Input data:
========================

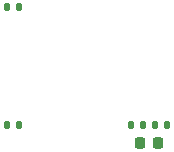
<source format=gbr>
%TF.GenerationSoftware,KiCad,Pcbnew,(6.0.7-1)-1*%
%TF.CreationDate,2022-09-13T18:31:53+08:00*%
%TF.ProjectId,0102-USB-SWITCH,30313032-2d55-4534-922d-535749544348,V1.1*%
%TF.SameCoordinates,Original*%
%TF.FileFunction,Paste,Top*%
%TF.FilePolarity,Positive*%
%FSLAX46Y46*%
G04 Gerber Fmt 4.6, Leading zero omitted, Abs format (unit mm)*
G04 Created by KiCad (PCBNEW (6.0.7-1)-1) date 2022-09-13 18:31:53*
%MOMM*%
%LPD*%
G01*
G04 APERTURE LIST*
G04 Aperture macros list*
%AMRoundRect*
0 Rectangle with rounded corners*
0 $1 Rounding radius*
0 $2 $3 $4 $5 $6 $7 $8 $9 X,Y pos of 4 corners*
0 Add a 4 corners polygon primitive as box body*
4,1,4,$2,$3,$4,$5,$6,$7,$8,$9,$2,$3,0*
0 Add four circle primitives for the rounded corners*
1,1,$1+$1,$2,$3*
1,1,$1+$1,$4,$5*
1,1,$1+$1,$6,$7*
1,1,$1+$1,$8,$9*
0 Add four rect primitives between the rounded corners*
20,1,$1+$1,$2,$3,$4,$5,0*
20,1,$1+$1,$4,$5,$6,$7,0*
20,1,$1+$1,$6,$7,$8,$9,0*
20,1,$1+$1,$8,$9,$2,$3,0*%
G04 Aperture macros list end*
%ADD10RoundRect,0.135000X0.135000X0.185000X-0.135000X0.185000X-0.135000X-0.185000X0.135000X-0.185000X0*%
%ADD11RoundRect,0.218750X0.218750X0.256250X-0.218750X0.256250X-0.218750X-0.256250X0.218750X-0.256250X0*%
%ADD12RoundRect,0.135000X-0.135000X-0.185000X0.135000X-0.185000X0.135000X0.185000X-0.135000X0.185000X0*%
G04 APERTURE END LIST*
D10*
%TO.C,R1*%
X21310000Y7300000D03*
X20290000Y7300000D03*
%TD*%
%TO.C,R2*%
X19310000Y7300000D03*
X18290000Y7300000D03*
%TD*%
D11*
%TO.C,D1*%
X20587500Y5800000D03*
X19012500Y5800000D03*
%TD*%
D10*
%TO.C,R3*%
X8810000Y7300000D03*
X7790000Y7300000D03*
%TD*%
D12*
%TO.C,R4*%
X7790000Y17300000D03*
X8810000Y17300000D03*
%TD*%
M02*

</source>
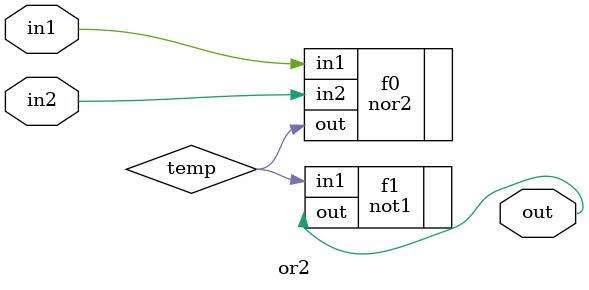
<source format=v>
module or2(out, in1, in2);

	input in1, in2;
	output out;

	wire temp;

	nor2 f0(.out(temp), .in1(in1), .in2(in2));
	not1 f1(.out(out), .in1(temp));

endmodule
</source>
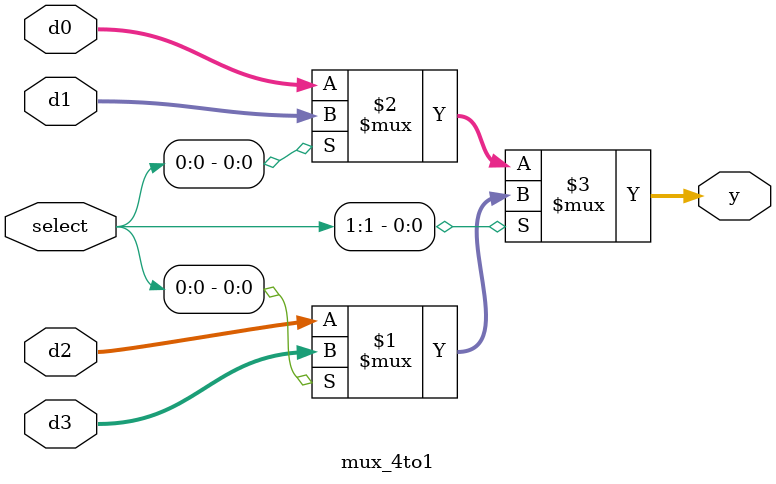
<source format=v>
`timescale 1ns / 1ps


module mux_4to1(
    input       [31:0] d0, d1, d2, d3,
    input       [1:0] select,
    output      [31:0] y
);

assign y = select[1] ? (select[0] ? d3 : d2) : (select[0] ? d1 : d0);

endmodule

</source>
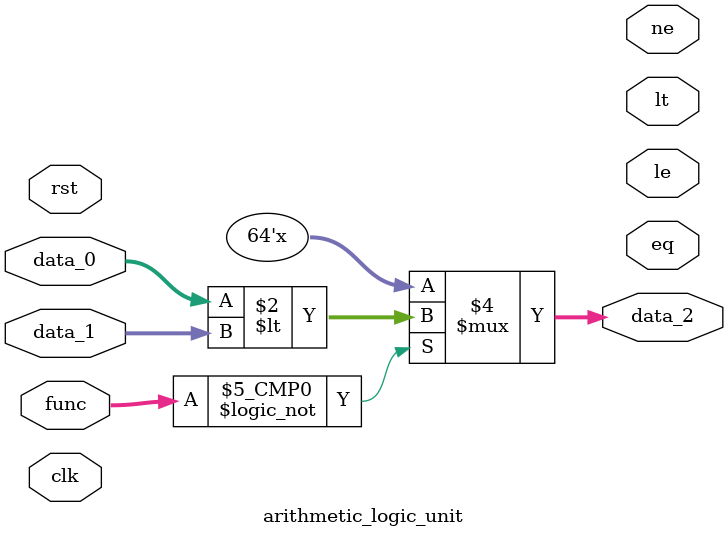
<source format=sv>
module arithmetic_logic_unit
(
    input clk,
    input rst,
    input [3:0] func,
    input [63:0] data_0,
    input [63:0] data_1,
    output logic [63:0] data_2,
    output logic eq,
    output logic ne,
    output logic lt,
    output logic le
);

    // comparisons
    // assign eq = (data_0 == data_1);
    // assign ne = ~eq;
    // assign lt = data_0 < data_1;
    // assign le = lt | eq;
    
    // mathmatical/logical operations
    always_comb begin
        case (func)
            // FUNC__ADD: data_2 = data_0 + data_1;
            // FUNC__SUB: data_2 = data_0 - data_1;
            // FUNC__SLL: data_2 = data_0 << data_1;
            0: data_2 = $signed(data_0) < $signed(data_1);
            // FUNC__SLTU: data_2 = data_0 & data_1;
            // FUNC__XOR: data_2 = data_0 & data_1;
            // FUNC__SRL: data_2 = data_0 & data_1;
            // FUNC__SRA: data_2 = data_0 & data_1;
            // FUNC__OR: data_2 = data_0 & data_1;
            // FUNC__AND: data_2 = data_0 & data_1;
            // FUNC__: data_2 = data_0 & data_1;
            // FUNC__SLL: data_2 = data_0 & data_1;
            // 3'h3: data_2 = data_0 | data_1;
            // 3'h4: data_2 = data_0 ^ data_1;
            // 3'h5: data_2 = data_0 << data_1;
            // 3'h6: data_2 = data_0 >> data_1;
            // 3'h7: data_2 = 8'h00;
        endcase
    end
    

    
    
endmodule

</source>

========================

Work item: Nothing but the text of the listing should be set down, exactly, with the pictures left behind.

Response area:
<source format=gbr>
%TF.GenerationSoftware,KiCad,Pcbnew,(6.0.7-1)-1*%
%TF.CreationDate,2022-09-13T18:31:53+08:00*%
%TF.ProjectId,0102-USB-SWITCH,30313032-2d55-4534-922d-535749544348,V1.1*%
%TF.SameCoordinates,Original*%
%TF.FileFunction,Paste,Top*%
%TF.FilePolarity,Positive*%
%FSLAX46Y46*%
G04 Gerber Fmt 4.6, Leading zero omitted, Abs format (unit mm)*
G04 Created by KiCad (PCBNEW (6.0.7-1)-1) date 2022-09-13 18:31:53*
%MOMM*%
%LPD*%
G01*
G04 APERTURE LIST*
G04 Aperture macros list*
%AMRoundRect*
0 Rectangle with rounded corners*
0 $1 Rounding radius*
0 $2 $3 $4 $5 $6 $7 $8 $9 X,Y pos of 4 corners*
0 Add a 4 corners polygon primitive as box body*
4,1,4,$2,$3,$4,$5,$6,$7,$8,$9,$2,$3,0*
0 Add four circle primitives for the rounded corners*
1,1,$1+$1,$2,$3*
1,1,$1+$1,$4,$5*
1,1,$1+$1,$6,$7*
1,1,$1+$1,$8,$9*
0 Add four rect primitives between the rounded corners*
20,1,$1+$1,$2,$3,$4,$5,0*
20,1,$1+$1,$4,$5,$6,$7,0*
20,1,$1+$1,$6,$7,$8,$9,0*
20,1,$1+$1,$8,$9,$2,$3,0*%
G04 Aperture macros list end*
%ADD10RoundRect,0.135000X0.135000X0.185000X-0.135000X0.185000X-0.135000X-0.185000X0.135000X-0.185000X0*%
%ADD11RoundRect,0.218750X0.218750X0.256250X-0.218750X0.256250X-0.218750X-0.256250X0.218750X-0.256250X0*%
%ADD12RoundRect,0.135000X-0.135000X-0.185000X0.135000X-0.185000X0.135000X0.185000X-0.135000X0.185000X0*%
G04 APERTURE END LIST*
D10*
%TO.C,R1*%
X21310000Y7300000D03*
X20290000Y7300000D03*
%TD*%
%TO.C,R2*%
X19310000Y7300000D03*
X18290000Y7300000D03*
%TD*%
D11*
%TO.C,D1*%
X20587500Y5800000D03*
X19012500Y5800000D03*
%TD*%
D10*
%TO.C,R3*%
X8810000Y7300000D03*
X7790000Y7300000D03*
%TD*%
D12*
%TO.C,R4*%
X7790000Y17300000D03*
X8810000Y17300000D03*
%TD*%
M02*

</source>
<source format=v>
module or2(out, in1, in2);

	input in1, in2;
	output out;

	wire temp;

	nor2 f0(.out(temp), .in1(in1), .in2(in2));
	not1 f1(.out(out), .in1(temp));

endmodule
</source>
<source format=v>
`timescale 1ns / 1ps


module mux_4to1(
    input       [31:0] d0, d1, d2, d3,
    input       [1:0] select,
    output      [31:0] y
);

assign y = select[1] ? (select[0] ? d3 : d2) : (select[0] ? d1 : d0);

endmodule

</source>
<source format=sv>
module arithmetic_logic_unit
(
    input clk,
    input rst,
    input [3:0] func,
    input [63:0] data_0,
    input [63:0] data_1,
    output logic [63:0] data_2,
    output logic eq,
    output logic ne,
    output logic lt,
    output logic le
);

    // comparisons
    // assign eq = (data_0 == data_1);
    // assign ne = ~eq;
    // assign lt = data_0 < data_1;
    // assign le = lt | eq;
    
    // mathmatical/logical operations
    always_comb begin
        case (func)
            // FUNC__ADD: data_2 = data_0 + data_1;
            // FUNC__SUB: data_2 = data_0 - data_1;
            // FUNC__SLL: data_2 = data_0 << data_1;
            0: data_2 = $signed(data_0) < $signed(data_1);
            // FUNC__SLTU: data_2 = data_0 & data_1;
            // FUNC__XOR: data_2 = data_0 & data_1;
            // FUNC__SRL: data_2 = data_0 & data_1;
            // FUNC__SRA: data_2 = data_0 & data_1;
            // FUNC__OR: data_2 = data_0 & data_1;
            // FUNC__AND: data_2 = data_0 & data_1;
            // FUNC__: data_2 = data_0 & data_1;
            // FUNC__SLL: data_2 = data_0 & data_1;
            // 3'h3: data_2 = data_0 | data_1;
            // 3'h4: data_2 = data_0 ^ data_1;
            // 3'h5: data_2 = data_0 << data_1;
            // 3'h6: data_2 = data_0 >> data_1;
            // 3'h7: data_2 = 8'h00;
        endcase
    end
    

    
    
endmodule

</source>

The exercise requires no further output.